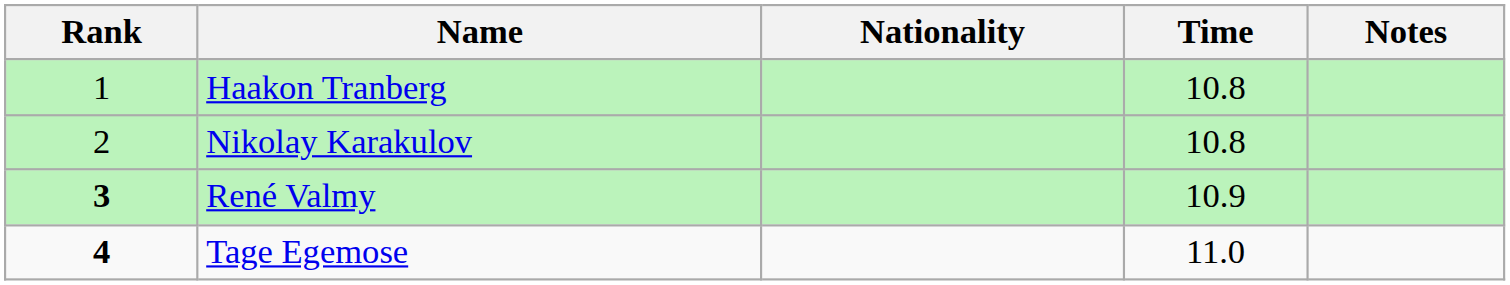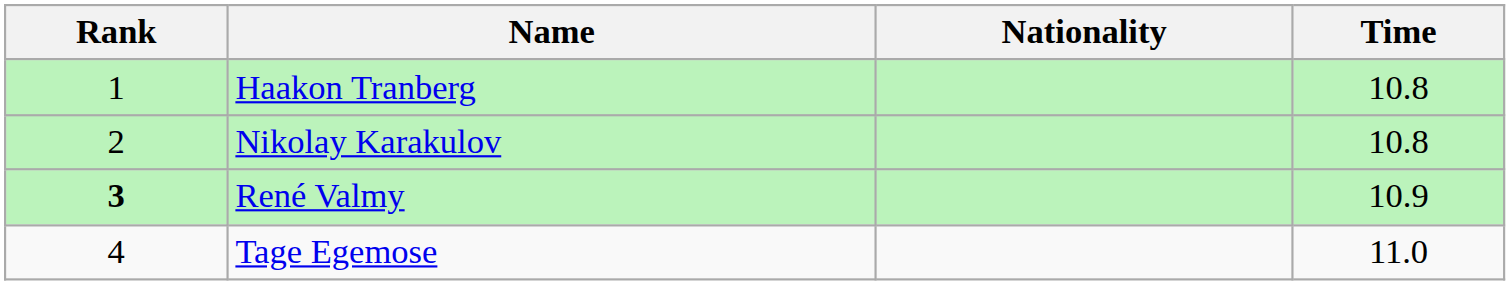- column: Notes
Tage Egemose | Rank: bold -> normal
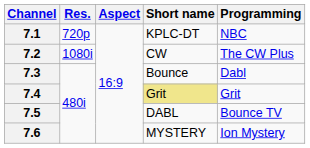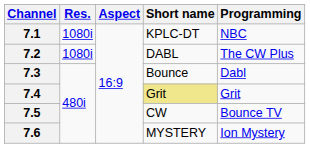7.1 | Res.: 720p -> 1080i
7.2 | Short name: CW -> DABL
7.5 | Short name: DABL -> CW
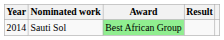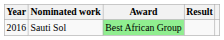Sauti Sol | Year: 2014 -> 2016
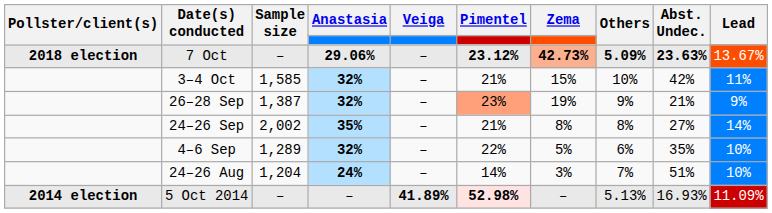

WHAT TO PRODUCE:
State the number of lines in the records that contain the word "Short". Reply with the number alone.

SOLUTION TO THIS PROBLEM:
2